[Supplied material — start]

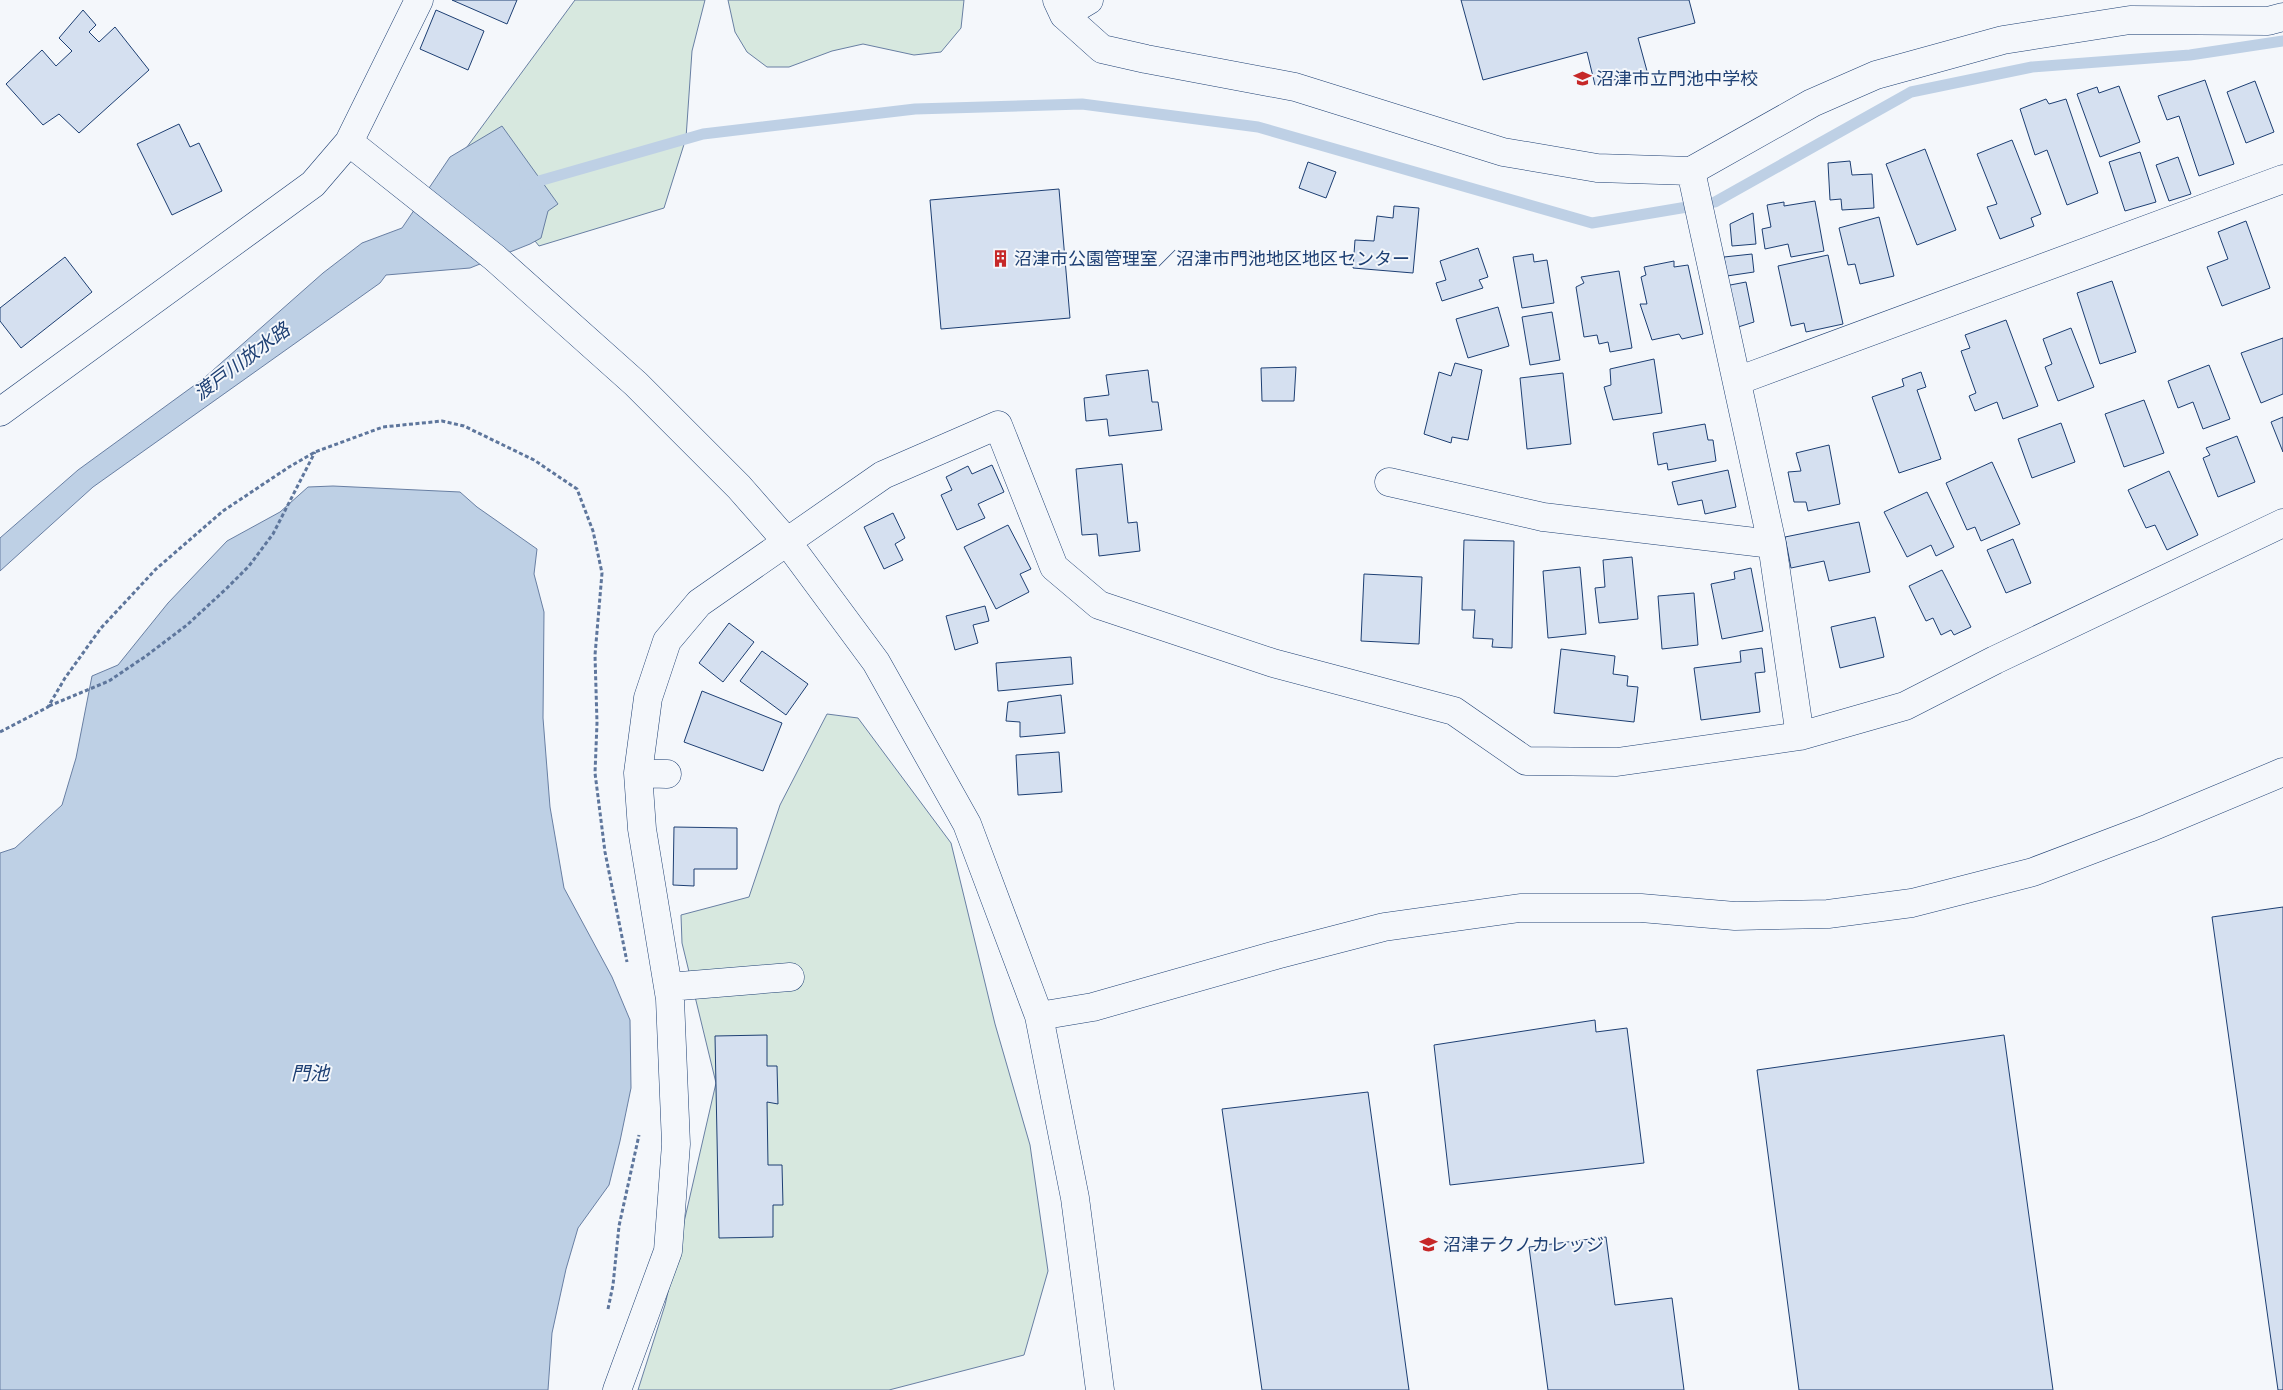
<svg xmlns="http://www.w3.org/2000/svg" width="2283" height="1390" viewBox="0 0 2283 1390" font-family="'Nunito Sans','Noto Sans JP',sans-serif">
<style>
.green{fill:#d7e8df;stroke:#687fa3}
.water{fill:#bed0e5;stroke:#687fa3}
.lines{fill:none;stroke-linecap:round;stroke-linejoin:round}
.stream{stroke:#bed0e5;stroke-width:11}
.building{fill:#d5e0f0;stroke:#1d3f73}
.minor-casing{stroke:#1d3f73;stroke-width:29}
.path{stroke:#5e769c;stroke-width:3;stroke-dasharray:4 2.5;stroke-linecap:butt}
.minor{stroke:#f4f7fb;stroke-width:28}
.labels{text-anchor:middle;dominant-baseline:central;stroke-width:4;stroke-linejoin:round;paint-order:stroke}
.poi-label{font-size:18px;fill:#1d3f73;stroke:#f4f7fb;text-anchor:start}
.water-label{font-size:19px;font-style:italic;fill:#1d3f73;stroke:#f4f7fb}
</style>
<rect width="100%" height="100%" fill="#f4f7fb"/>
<path class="green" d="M575 0H705L692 51 686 138 664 208 539 246 464 151Z
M728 0H964L961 28 941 52 914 55 863 44 832 51 789 67H767L747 52 735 32Z
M827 714 858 718 951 843 995 1024 1030 1145 1048 1271 1024 1355 889 1390H638L665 1305 716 1083 682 943 681 915 749 897 780 805Z"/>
<path class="water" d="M502 126 558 204 548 211 541 238 530 244 470 268 386 275 380 283 93 487 0 571V538L78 470 203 379 323 273 362 243 402 228 450 157Z
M333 486 460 492 477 507 537 549 534 574 544 612 543 718 550 807 564 888 612 977 630 1020 631 1088 620 1141 609 1185 578 1228 566 1269 552 1333 548 1390H0V853L15 848 62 805 76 758 92 676 118 665 168 603 227 541 280 512 308 487Z"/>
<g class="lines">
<path class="stream" d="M525 185 703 134 915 109 1082 104 1258 127 1592 223 1687 207
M1715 202 1911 92 2032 67 2190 55 2283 41"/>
</g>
<path class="building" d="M452 0H517L507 24Z
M1461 0H1689L1695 23 1638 38 1647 71 1595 85 1587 52 1483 80Z
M83 10 96 25 89 32 99 42 115 27 149 70 79 133 59 114 43 125 6 84 42 50 56 66 72 51 59 38Z
M436 10 484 31 468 70 420 49Z
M2205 80 2234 164 2199 176 2179 116 2167 120 2158 96Z
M2255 81 2274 132 2246 143 2227 92Z
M2119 86 2140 142 2100 157 2077 94 2097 87 2099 93Z
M2046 99 2049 104 2066 99 2098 193 2067 205 2047 150 2035 155 2020 109Z
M179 124 190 147 199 143 222 191 172 215 137 144Z
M2012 140 2041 214 2031 218 2034 226 2000 239 1987 207 1997 204 1977 154Z
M1925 149 1956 230 1917 245 1886 164Z
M2140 152 2156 202 2125 211 2109 162Z
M2178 157 2191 194 2169 201 2156 165Z
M1850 161 1852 175 1872 174 1874 208 1842 210 1841 199 1830 200 1828 163Z
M1308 162 1336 172 1326 198 1299 188Z
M1059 189 1070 318 941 329 930 200Z
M1815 201 1824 251 1791 257 1788 244 1765 249 1762 229 1771 227 1767 205 1784 202V206Z
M1394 206 1419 208 1413 273 1353 268 1355 240 1374 241 1377 216 1393 218Z
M1753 213 1756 244 1732 246 1730 224Z
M1879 217 1894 276 1860 284 1855 264 1848 265 1839 228Z
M2246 221 2270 288 2222 306 2207 267 2228 259 2218 232Z
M1478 248 1488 277 1479 280 1483 288 1442 301 1436 283 1446 280 1440 261Z
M1533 254 1534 262 1547 260 1554 303 1522 308 1513 257Z
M1752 254 1754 272 1727 276 1724 257Z
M1828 255 1843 324 1806 332 1804 323 1791 326 1778 266Z
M65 257 92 292 21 348 0 321V308Z
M1674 261V267L1688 265 1703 334 1682 339 1679 334 1652 340 1640 304H1647L1641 277 1646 275 1644 267Z
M1619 271 1632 348 1610 352 1608 342 1599 344 1597 335 1584 337 1576 287 1584 283 1581 277Z
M2112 281 2136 352 2100 364 2077 293Z
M1746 282 1754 322 1735 328 1725 286Z
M1498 307 1509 346 1468 358 1456 319Z
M1552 312 1560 360 1530 365 1522 317Z
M2006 320 2038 406 2003 419 1997 402 1975 411 1969 396 1976 393 1961 351 1970 348 1965 335Z
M2071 328 2094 387 2058 401 2045 367 2052 364 2043 339Z
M2283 338V394L2261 403 2241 353Z
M1654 359 1662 413 1613 420 1604 387 1611 385 1610 369Z
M1455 363 1482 370 1468 440 1452 437 1451 443 1424 434 1439 372 1451 376Z
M2209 365 2230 419 2203 429 2193 402 2178 408 2168 381Z
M1296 367 1294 401H1262L1261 368Z
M1148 370 1152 402H1158L1162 430 1109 436 1107 419 1086 421 1084 398 1109 395 1106 375Z
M1921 372 1926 387 1917 390 1941 459 1899 473 1872 397 1904 386 1902 379Z
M1563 373 1571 444 1527 449 1520 378Z
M2144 400 2164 453 2124 467 2105 414Z
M2283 417V452L2271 422Z
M2061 423 2075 462 2032 478 2018 439Z
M1705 424 1708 440H1713L1716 461 1668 470 1667 463 1658 465 1653 433Z
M2237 436 2255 482 2218 497 2203 458 2210 455 2206 448Z
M1829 445 1840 504 1808 511 1806 502H1794L1788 472 1801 471 1796 453Z
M1992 462 2020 524 1981 541 1975 527 1967 530 1946 483Z
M1122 464 1128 523 1137 522 1140 551 1099 556 1097 534 1082 535 1076 469Z
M992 465 1004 492 978 504 985 518 957 530 941 495 952 490 946 477 968 466 972 474Z
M1728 470 1736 507 1705 514 1702 500 1678 505 1672 482Z
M2169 471 2198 535 2167 550 2155 525 2146 528 2128 490Z
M1927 492 1954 547 1936 556 1931 545 1907 557 1884 512Z
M893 513 905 538 895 544 903 560 884 569 864 527Z
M1859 522 1870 572 1829 581 1824 561 1791 568 1785 537Z
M1008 525 1031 569 1020 574 1029 592 996 609 964 547Z
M2013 539 2031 583 2006 593 1987 550Z
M1464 540 1514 541 1512 648 1492 647 1493 639 1473 638 1475 610H1462Z
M1632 557 1638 619 1599 623 1595 588 1605 587 1603 560Z
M1580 567 1586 634 1548 638 1543 571Z
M1751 568 1763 631 1722 639 1711 584 1735 579 1734 572Z
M1942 570 1971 627 1954 635 1951 630 1941 635 1933 618 1926 621 1909 586Z
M1364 574 1422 577 1419 644 1361 641Z
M1694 593 1698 645 1662 649 1658 596Z
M985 606 989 621 973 625 978 643 955 650 946 616Z
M1875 617 1884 657 1840 668 1831 627Z
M729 623 754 642 723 682 699 663Z
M1762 648 1765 672 1755 673 1760 712 1701 720 1694 668 1741 662 1740 651Z
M1561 649 1615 656 1613 674 1628 676 1627 686 1638 687 1634 722 1554 713Z
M762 651 808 684 786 715 740 681Z
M1071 657 1073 684 998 691 996 663Z
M702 691 782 723 763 771 684 742Z
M1061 695 1065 733 1020 737V722L1006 721 1008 702Z
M1059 752 1062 792 1018 795 1016 755Z
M674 827 737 828V869H694V886L673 885Z
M2283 907V1390H2278L2212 917Z
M1595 1020 1596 1032 1627 1028 1644 1163 1450 1185 1434 1045Z
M767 1035V1066H777L778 1104 767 1102 768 1165H782L783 1205H773V1237L719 1238 715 1036Z
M2004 1035 2053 1390H1799L1757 1070Z
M1368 1092 1409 1390H1262L1222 1109Z
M1606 1237 1615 1305 1672 1298 1684 1390H1548L1529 1247Z"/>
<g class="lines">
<defs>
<path id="minor" d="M1057 0 1064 15 1102 49 1146 59 1295 87 1503 152 1597 168 1691 171 1812 103 1876 75 2003 40 2130 20 2268 21 2283 17
M1064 15 1089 0
M349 142 495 258 636 384 739 487 788 543 876 662 967 824 1039 1016 1075 1198 1100 1390
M1691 171 1772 544 1800 736
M1737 381 2283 179
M0 412 313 184 349 142 419 0
M1389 482 1543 517 1772 544
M638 773 667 774
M668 987 790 977
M1039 1016 1093 1007 1276 955 1384 927 1520 908H1641L1735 916 1828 914 1912 903 2033 872 2149 828 2283 772
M617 1390 668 1251 676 1144 670 999 642 829 638 773 648 698 667 641 699 603 883 475 998 425 1054 567 1099 605 1273 663 1454 711 1526 761 1617 762 1800 736 1905 706 1995 660 2283 523"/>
</defs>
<use href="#minor" class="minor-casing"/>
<path class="path" d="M49 706 109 681 146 656 187 625 227 588 249 566 273 534 315 452
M0 732 48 707 65 678 101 628 156 569 223 511 289 467 315 452 383 427 442 421 464 426 534 460 577 489 593 531 602 573 595 655 597 723 595 773 605 852 627 962
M608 1309 613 1285 619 1226 639 1135"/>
<use href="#minor" class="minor"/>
</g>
<defs>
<symbol id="school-bare" viewBox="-9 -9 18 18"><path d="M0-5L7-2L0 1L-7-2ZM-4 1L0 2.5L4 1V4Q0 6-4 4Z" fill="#c62828" stroke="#f4f7fb" stroke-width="2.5" paint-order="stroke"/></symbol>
<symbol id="building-bare" viewBox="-9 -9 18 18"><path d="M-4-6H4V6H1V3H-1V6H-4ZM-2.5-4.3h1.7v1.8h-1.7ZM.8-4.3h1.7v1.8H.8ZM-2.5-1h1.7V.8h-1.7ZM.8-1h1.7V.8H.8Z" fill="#c62828" stroke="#f4f7fb" stroke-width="2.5" paint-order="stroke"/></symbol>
</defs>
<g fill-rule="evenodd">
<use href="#school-bare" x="1570" y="66" width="25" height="25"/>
<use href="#building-bare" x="988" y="246" width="25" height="25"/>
<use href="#school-bare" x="1416" y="1232" width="25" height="25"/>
</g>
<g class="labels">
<g class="poi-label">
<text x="1596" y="79">沼津市立門池中学校</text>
<text x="1014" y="259">沼津市公園管理室／沼津市門池地区地区センター</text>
<text x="1443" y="1245">沼津テクノカレッジ</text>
</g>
<g class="water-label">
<text transform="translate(242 362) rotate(-37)">渡戸川放水路</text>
<text x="310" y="1074">門池</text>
</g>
</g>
</svg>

[Supplied material — finish]

Show every line from the entries that includes the word "linecap".

.lines{fill:none;stroke-linecap:round;stroke-linejoin:round}
.path{stroke:#5e769c;stroke-width:3;stroke-dasharray:4 2.5;stroke-linecap:butt}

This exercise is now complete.